Historical population
| Census | Pop. | Note | %± |
| 1880 | 77 |  | — |
| 1900 | 424 |  | — |
| 1910 | 592 |  | 39.6% |
| 1920 | 518 |  | −12.5% |
| 1930 | 521 |  | 0.6% |
| 1940 | 623 |  | 19.6% |
| 1950 | 478 |  | −23.3% |
| 1960 | 415 |  | −13.2% |
| 1970 | 471 |  | 13.5% |
| 1980 | 477 |  | 1.3% |
| 1990 | 361 |  | −24.3% |
| 2000 | 274 |  | −24.1% |
| 2010 | 206 |  | −24.8% |
| 2020 | 154 |  | −25.2% |
U.S. Decennial Census

===Racial and ethnic composition===

Pulaski village, Illinois – Racial and ethnic composition Note: the US Census treats Hispanic/Latino as an ethnic category. This table excludes Latinos from the racial categories and assigns them to a separate category. Hispanics/Latinos may be of any race.
| Race / Ethnicity (NH = Non-Hispanic) | Pop 2000 | Pop 2010 | Pop 2020 | % 2000 | % 2010 | % 2020 |
|---|---|---|---|---|---|---|
| White alone (NH) | 77 | 62 | 55 | 28.10% | 30.10% | 35.71% |
| Black or African American alone (NH) | 194 | 137 | 87 | 70.80% | 66.50% | 56.49% |
| Native American or Alaska Native alone (NH) | 0 | 0 | 0 | 0.00% | 0.00% | 0.00% |
| Asian alone (NH) | 0 | 0 | 0 | 0.00% | 0.00% | 0.00% |
| Native Hawaiian or Pacific Islander alone (NH) | 0 | 0 | 0 | 0.00% | 0.00% | 0.00% |
| Other race alone (NH) | 0 | 0 | 0 | 0.00% | 0.00% | 0.00% |
| Mixed race or Multiracial (NH) | 3 | 6 | 8 | 1.09% | 2.91% | 5.19% |
| Hispanic or Latino (any race) | 0 | 1 | 4 | 0.00% | 0.49% | 2.60% |
| Total | 274 | 206 | 154 | 100.00% | 100.00% | 100.00% |

===2000 census===
As of the census of 2000, there were 274 people, 116 households, and 67 families residing in the village. The population density was 214.9 PD/sqmi. There were 135 housing units at an average density of 105.9 /sqmi. The racial makeup of the village was 28.10% White, 70.80% African American, and 1.09% from two or more races.

There were 116 households, out of which 25.9% had children under the age of 18 living with them, 32.8% were married couples living together, 21.6% had a female householder with no husband present, and 41.4% were non-families. 37.1% of all households were made up of individuals, and 21.6% had someone living alone who was 65 years of age or older. The average household size was 2.36 and the average family size was 3.22.

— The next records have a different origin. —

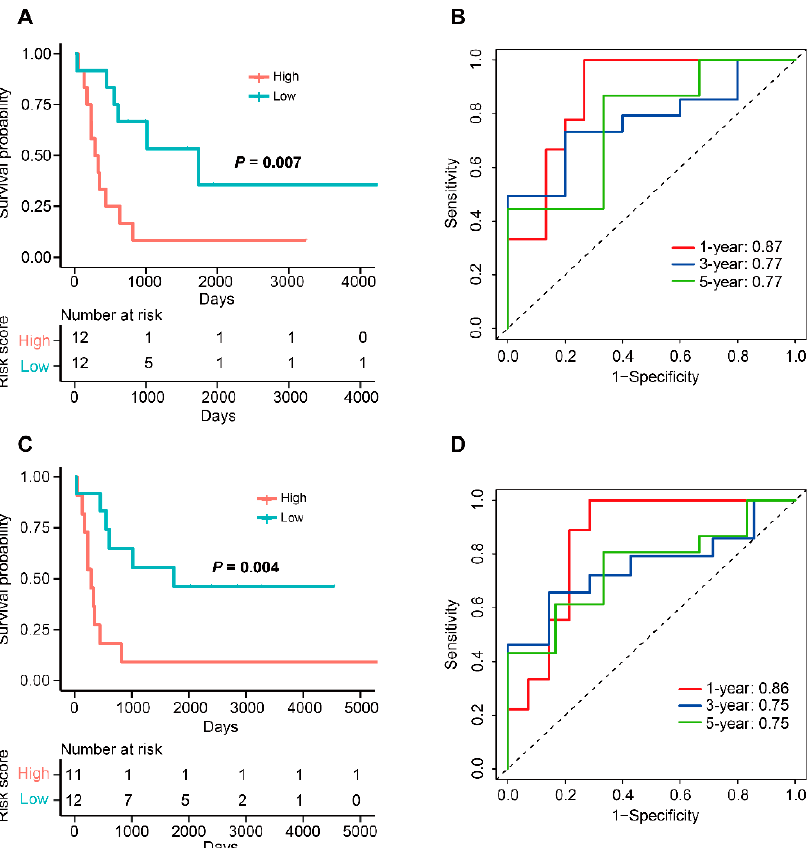
Figure 19. Validation of this TME-related signature in two external datasets. ( A ) KM curves of OS for patients in the high- and low-risk groups in GSE10927. ( B )Time-ROC curve to predict the OS at year 1, 3, and 5 in GSE10927. ( C ) KM curves of OS for patients in the high- and low-risk groups in GSE33371. ( D )Time-ROC curve to predict the OS at year 1, 3, and 5 in GSE33371.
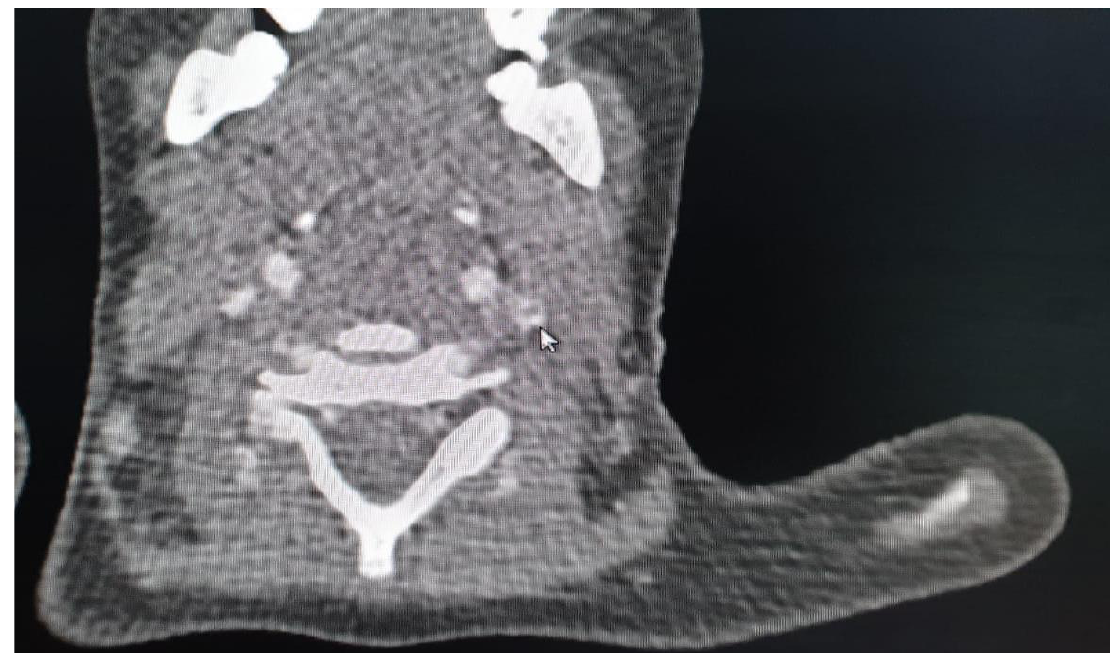
Figure 6. CT scan, right IJV thrombosis, calcifications in the trachea in the context of calciphylaxis.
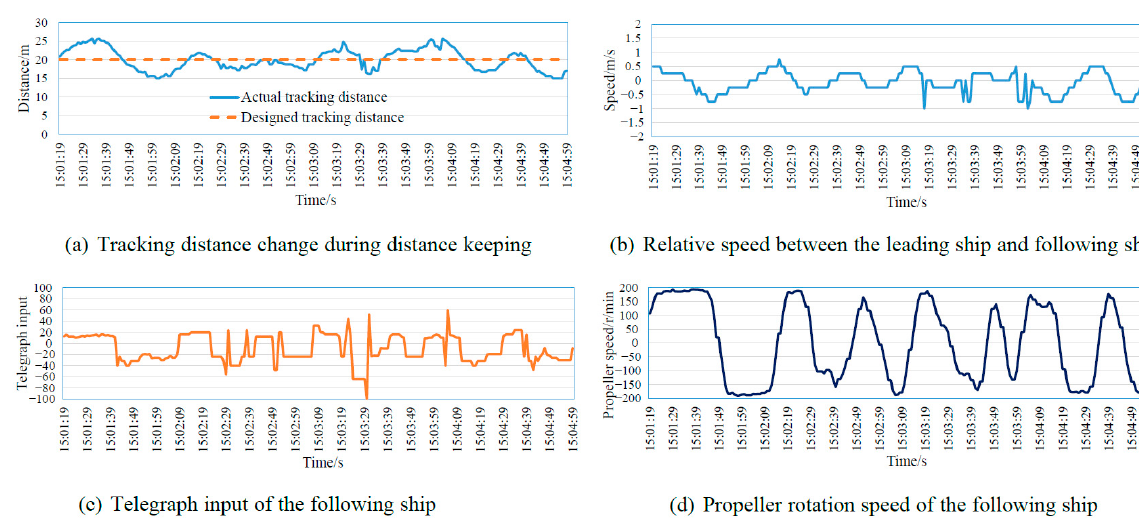
Figure 10. Distance-keeping control of the following ship.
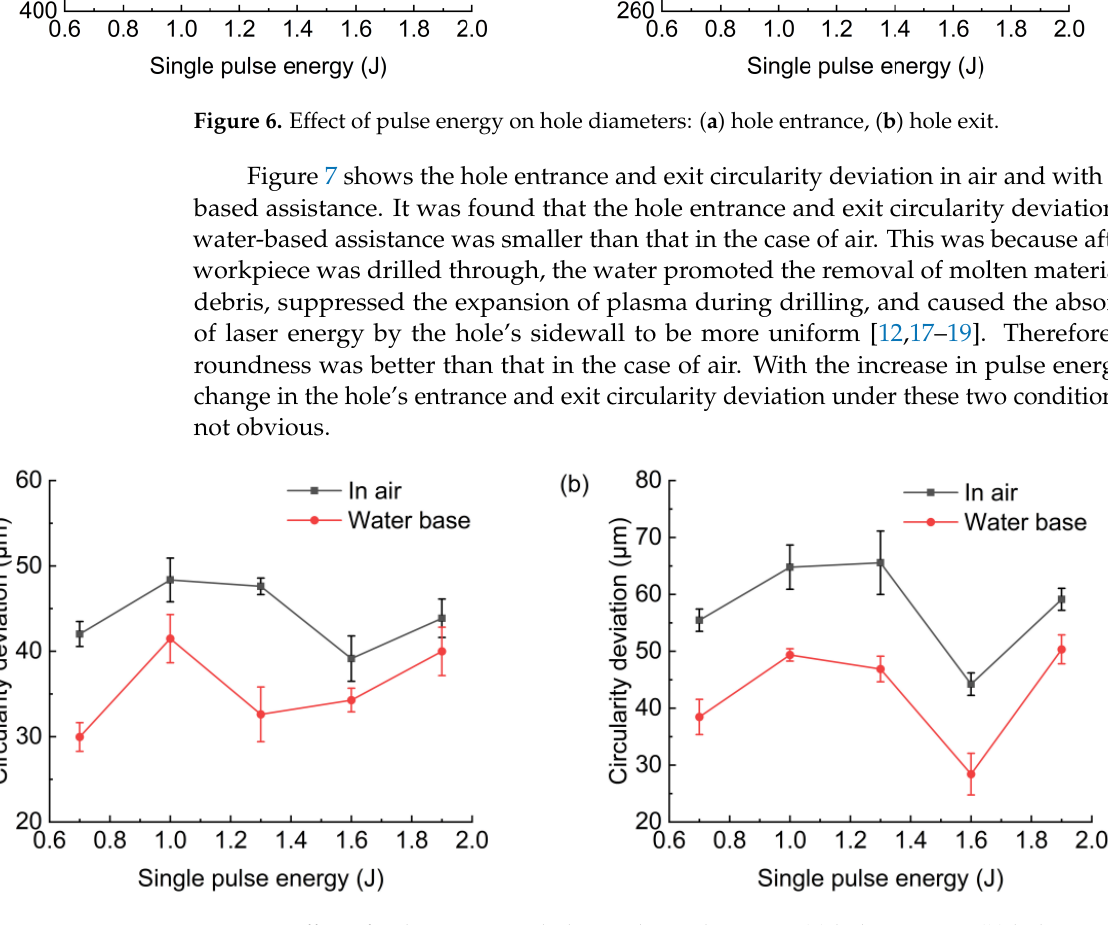
Figure 6. Effect of pulse energy on hole diameters: ( a ) hole entrance, ( b ) hole exit.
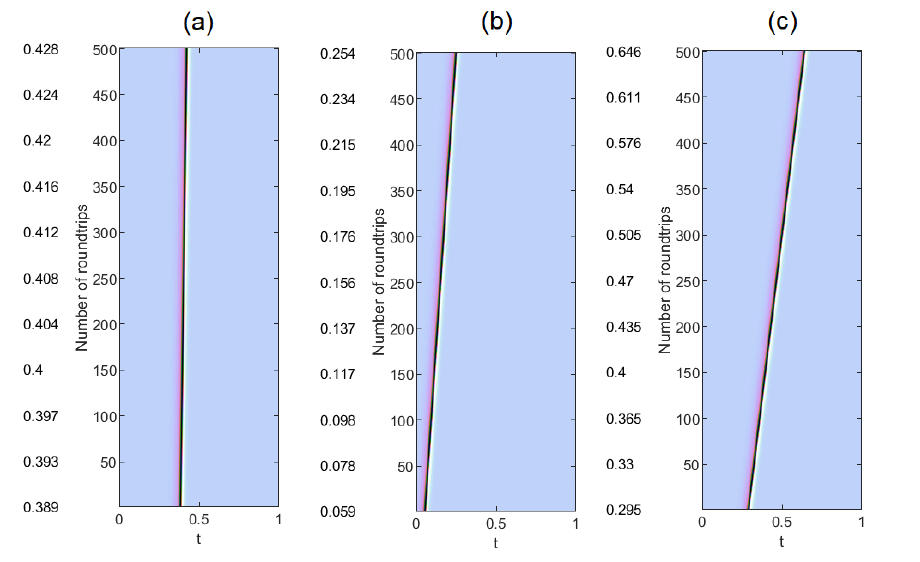
Figure 3. Spatio-temporal diagram of the field intensity over 500 roundtrips for b = 50 and ( a ) σ = 0.1, ( b ) σ = 0.5, ( c ) σ = 0.9. As σ increases the slope of the vertical line associated with the phase soliton decreases, indicating that the phase soliton moves more slowly. The shape of the pulse, instead, does not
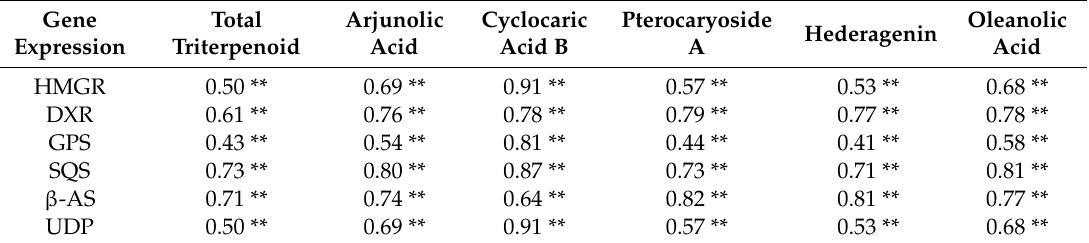
Table 2. Pearson correlation coe ffi cients ( r value) between triterpenoid content and gene expression in the leaves across the nitrogen treatment periods ( n =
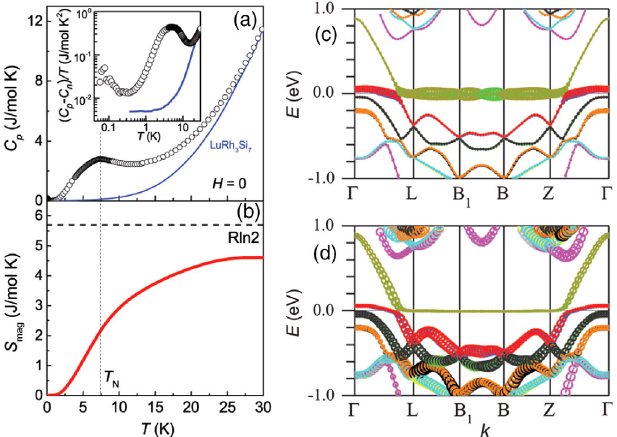
FIG. 2. (a) H ¼ 0 C p ð T Þ for YbRh 3 Si 7 (full circles) and its nonmagnetic analogue (line) LuRh 3 Si 7 . Inset: Log-log plot of ð C − C Þ =T vs T , where C p n n is the nuclear contribution to the ð T Þ . (c) Band structure of specific heat. (b) Magnetic entropy S mag YbRh 3 Si 7 with so-called “ fat bands ” highlighting the contribu- tion from Yb f orbitals and (d) Rh and Si atoms. Thicker sections of the bands represent a larger partial contribution of the respective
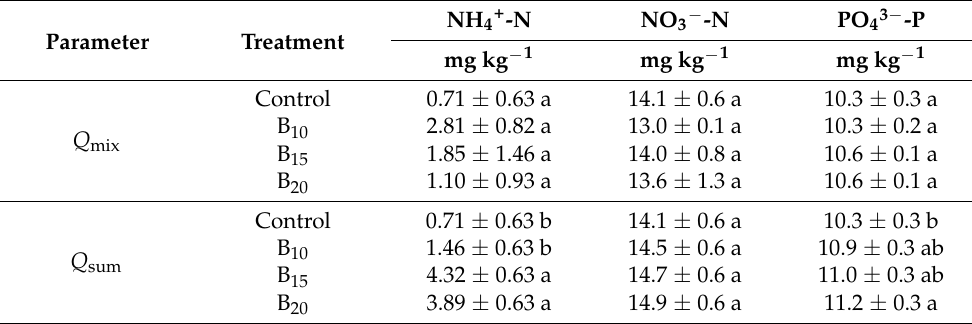
Parameters: Q mix , NH 4+ -N, NO 3 − -N, or PO 43 − -P concentration in soil (including soil mixtures with compound fertilizer, calcium superphosphate, and/or PSB); Q sum , summation of NH 4+ -N, NO 3 − -N, or PO 43 − -P concentra- tion in soil and other individual materials (including compound fertilizer, calcium superphosphate, and/or PSB). Treatments: Control, no fertilization; B 10 , 10% PSB-based fertilization; B 15 , 15% PSB-based fertilization; B 20 20% PSB-based fertilization. Data are expressed as means ± SD ( n = 3). Per column in the same row, data followed by different lowercase letters (e.g., a, b, c, etc.) indicate significant ( p < 0.05) differences among the rates of PSB application alone based on the Tukey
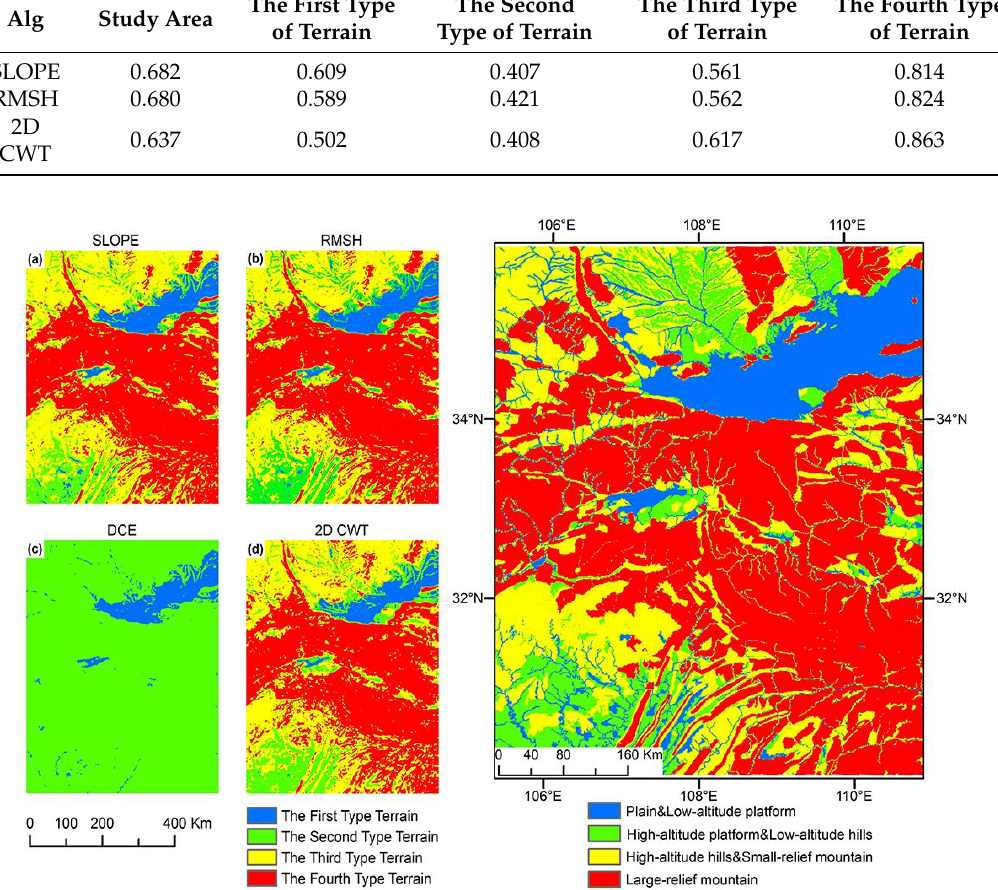
Figure 10. Results of the terrain partition based on geomorphological types and different roughness algorithms in the study areas. ( a ) Results of the terrain partition of SLOPE; ( b ) Results of the terrain partition of RMSH; ( c ) Results of the terrain partition of DCE; ( d ) Results of the terrain partition of 2D CWT.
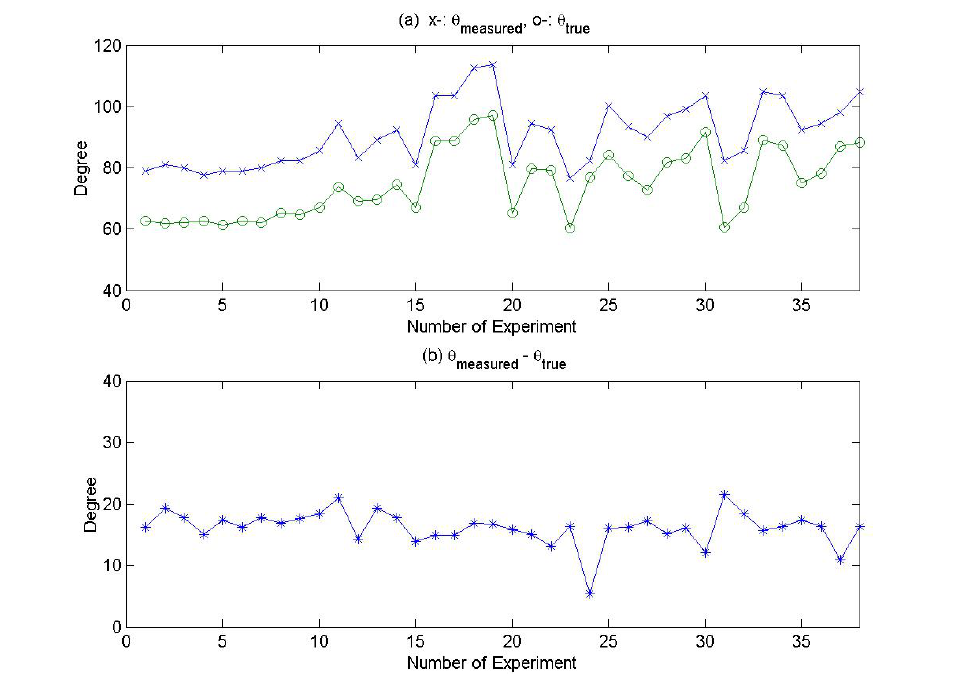
θ and true measured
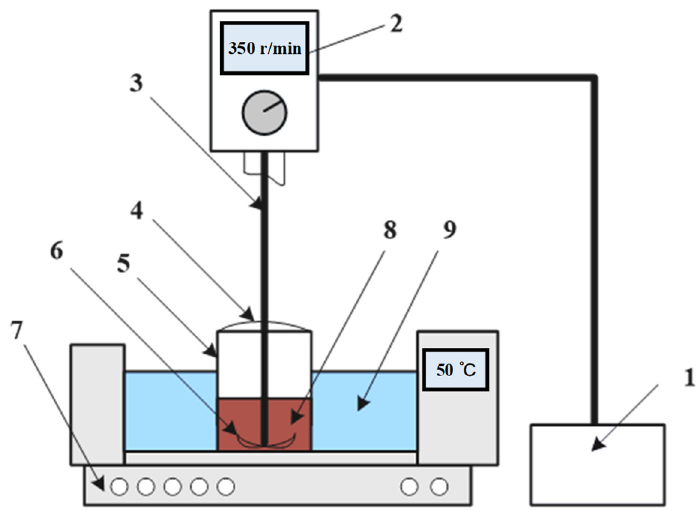
Figure 2. Schematic diagram of leaching experiment equipment. 1—Frequency converter stirrer bracket. 2—Agitator. 3—Stainless steel impeller. 4—Plastic film. 5—Beaker. 6—Stirring blades. 7—Constant temperature water bath. 8—Sample and ammonia mixture. 9—Constant temperature flume.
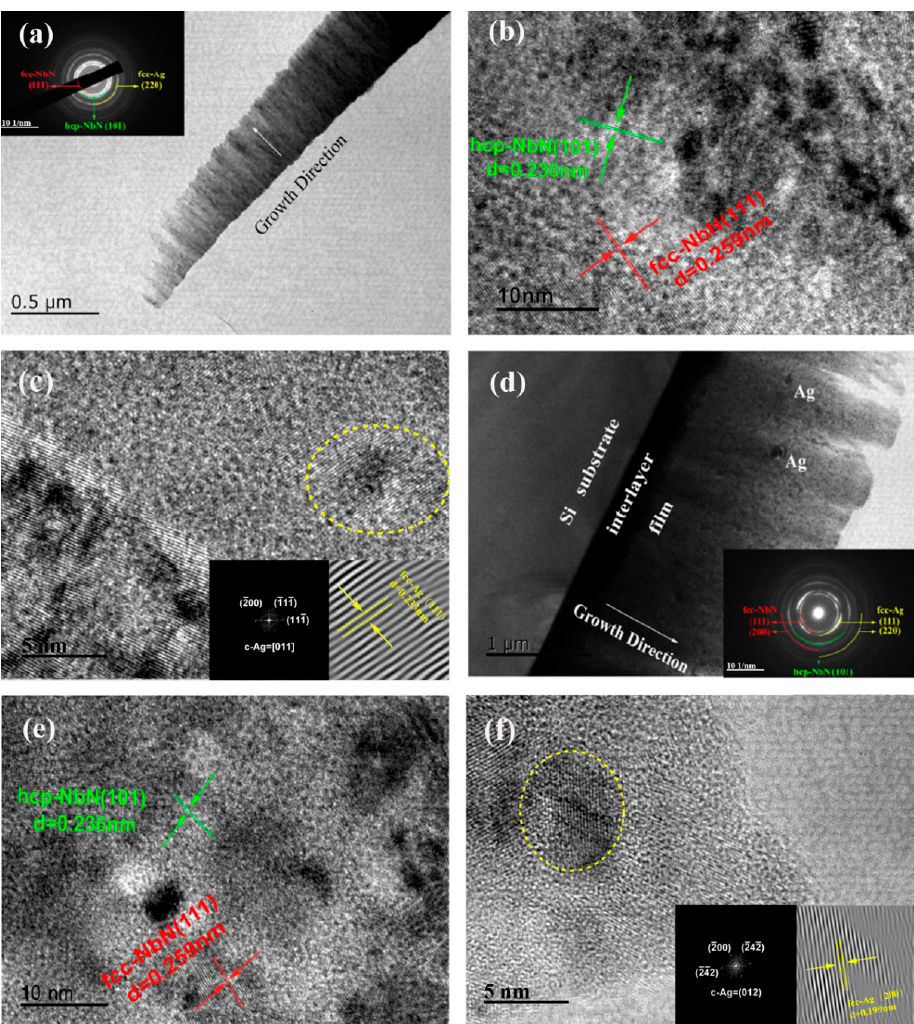
Figure 5. Transmission electron microscopy (TEM) and high resolution (HR)-TEM observations of NbCN-2.0 at.% Ag ( a – c ) and NbCN-12.9 at.% Ag ( d – f ) films. Inserts are the selected area electron diffraction (SAED) patterns for located areas.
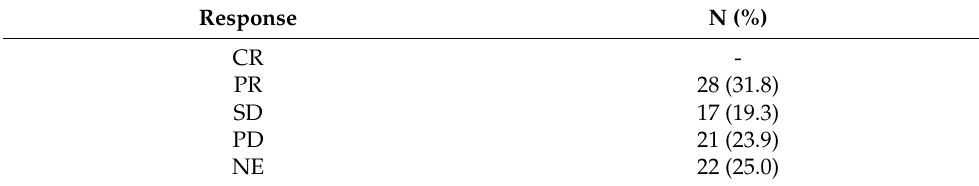
Table 3. Treatment outcomes in the overall population.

In the village, the population was spread out, with 29.2% under the age of 18, 7.7% from 18 to 24, 22.6% from 25 to 44, 19.0% from 45 to 64, and 21.5% who were 65 years of age or older. The median age was 38 years. For every 100 females, there were 82.7 males. For every 100 females age 18 and over, there were 67.2 males.

The median income for a household in the village was $16,786, and the median income for a family was $28,250. Males had a median income of $29,444 versus $18,333 for females. The per capita income for the village was $12,946. About 26.5% of families and 32.9% of the population were below the poverty line, including 42.9% of those under the age of eighteen and 29.8% of those 65 or over.